他人に対して「遠慮なく」と言う時は、「言動を慎んだり控えたりせずに好きなように振舞ってください」という意味になります。

目上の人や立場が上の人などに対して敬意を示す場合には、「ご」という接頭辞を付けて「ご遠慮なく」とするのが適切です。

ビジネスシーンではお客様や取引先などに対して、「ご遠慮なくお申し付けくださいませ」などと用います。

「ご遠慮なく」の使用例

「ご遠慮なくお申し付けくださいませ」以外にも、「ご遠慮なく」を使ったビジネス上の丁寧な表現はいくつもあります。

「ご不明な点などがございましたら、ご遠慮なくお問い合わせください」「ご用向きがございましたら、ご遠慮なくお申し出ください」なども良い例でしょう。

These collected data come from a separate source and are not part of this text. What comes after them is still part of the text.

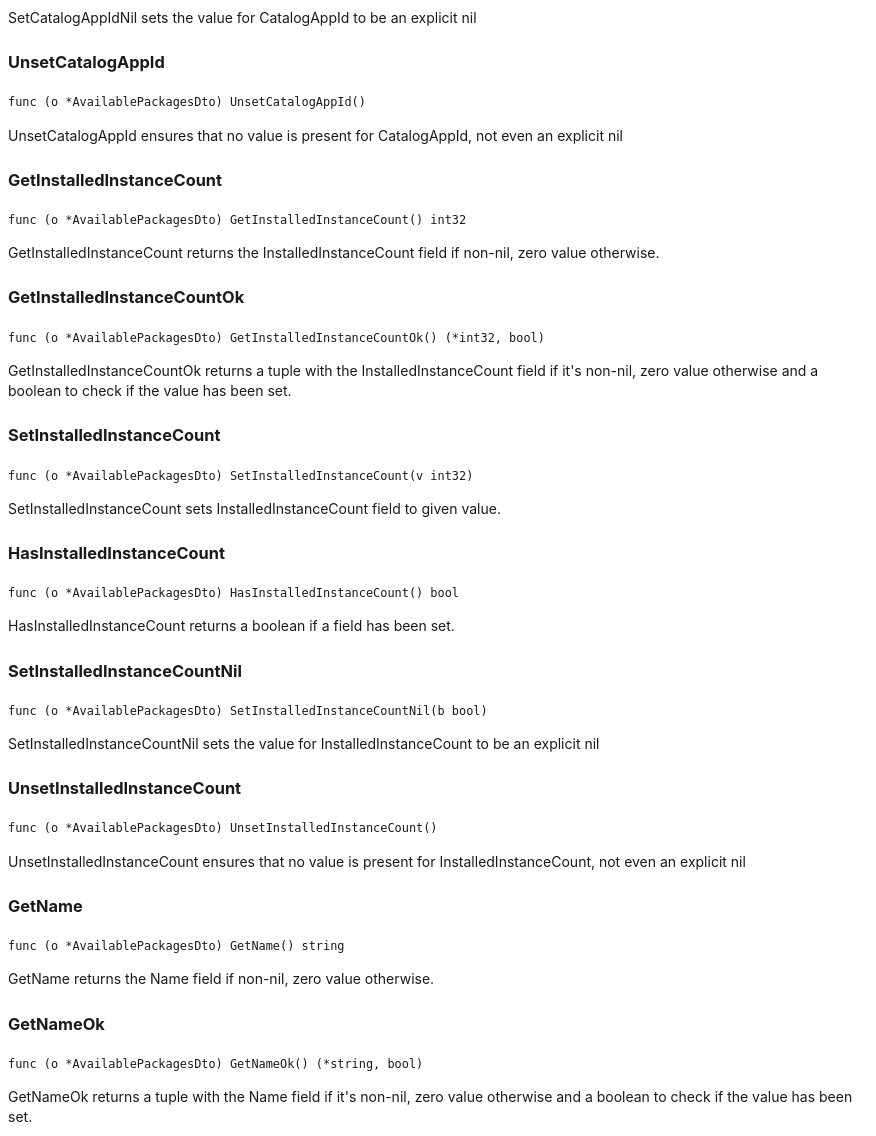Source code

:  SetCatalogAppIdNil sets the value for CatalogAppId to be an explicit nil

### UnsetCatalogAppId
`func (o *AvailablePackagesDto) UnsetCatalogAppId()`

UnsetCatalogAppId ensures that no value is present for CatalogAppId, not even an explicit nil
### GetInstalledInstanceCount

`func (o *AvailablePackagesDto) GetInstalledInstanceCount() int32`

GetInstalledInstanceCount returns the InstalledInstanceCount field if non-nil, zero value otherwise.

### GetInstalledInstanceCountOk

`func (o *AvailablePackagesDto) GetInstalledInstanceCountOk() (*int32, bool)`

GetInstalledInstanceCountOk returns a tuple with the InstalledInstanceCount field if it's non-nil, zero value otherwise
and a boolean to check if the value has been set.

### SetInstalledInstanceCount

`func (o *AvailablePackagesDto) SetInstalledInstanceCount(v int32)`

SetInstalledInstanceCount sets InstalledInstanceCount field to given value.

### HasInstalledInstanceCount

`func (o *AvailablePackagesDto) HasInstalledInstanceCount() bool`

HasInstalledInstanceCount returns a boolean if a field has been set.

### SetInstalledInstanceCountNil

`func (o *AvailablePackagesDto) SetInstalledInstanceCountNil(b bool)`

 SetInstalledInstanceCountNil sets the value for InstalledInstanceCount to be an explicit nil

### UnsetInstalledInstanceCount
`func (o *AvailablePackagesDto) UnsetInstalledInstanceCount()`

UnsetInstalledInstanceCount ensures that no value is present for InstalledInstanceCount, not even an explicit nil
### GetName

`func (o *AvailablePackagesDto) GetName() string`

GetName returns the Name field if non-nil, zero value otherwise.

### GetNameOk

`func (o *AvailablePackagesDto) GetNameOk() (*string, bool)`

GetNameOk returns a tuple with the Name field if it's non-nil, zero value otherwise
and a boolean to check if the value has been set.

相手に何かを申し出る際に幅広く活用できます。ただし、「ご」を付けるのは相手の行動に対してのみです。

ビジネスで相手から何かを受け取る際に、「ご遠慮なくちょうだいいたします」などとうっかり言ってしまうことがありますが、この場合は受け取るのは自分なので「ご」という丁寧語は付けません。

その場合は、「遠慮なくちょうだいいたします」が正しい敬語表現です。

「ご遠慮なく」を目上の人に使う時の注意

「ご遠慮なくお申し付けください」や「ご遠慮なくおっしゃってください」などの例は、敬語の使い方として間違いではありません。

しかし、なかには「遠慮」という言葉自体、目上の人に使うのはいかがなものかという意見を持っている人もいます。

「ご遠慮ください」と言うと、相手に「遠慮しろ」という意味ですので、それを丁寧にしたところで失礼なのは確かです。

ただ、「ご遠慮なく」と遠慮する必要のないことを言っているわけですから、「遠慮」という言葉を用いたからといって失礼になるというのは考えすぎでしょう。

ただ、気にする人がいる以上、「何なりとお申し付けください」など「遠慮」という言葉を使わない方が無難であるという意見もあります。

「遠慮なく」と言い換え可能な類語

「遠慮せずにどうぞ」という意味のことを言いたい時には、「ご遠慮なく」以外の言葉を使っても同じ意味の文章を作ることは可能です。

たとえば、「気兼ね」という「遠慮」とよく似た意味の言葉を使って「お気兼ねなくお申し付けください」でも意味は変わりません。

また、「ご遠慮なく」や「お気兼ねなく」では堅苦しい感じを与える相手であれば、「お気軽に」という言葉も使えます。

「お気軽にお立ち寄りくださいね」という感じです。

まとめ

「ご遠慮なく」は、敬意を示すべき相手に対して何か申し出る時に使える便利な敬語表現です。

「遠慮」という言葉自体、目上の人に使うのが気になるという場合は、同じような意味を表す類語表現を使ってみてください。

いずれにせよ、さまざまな表現を覚えておくと便利ですから、相手や状況に合わせて使い分けられるようにしておくとよいでしょう。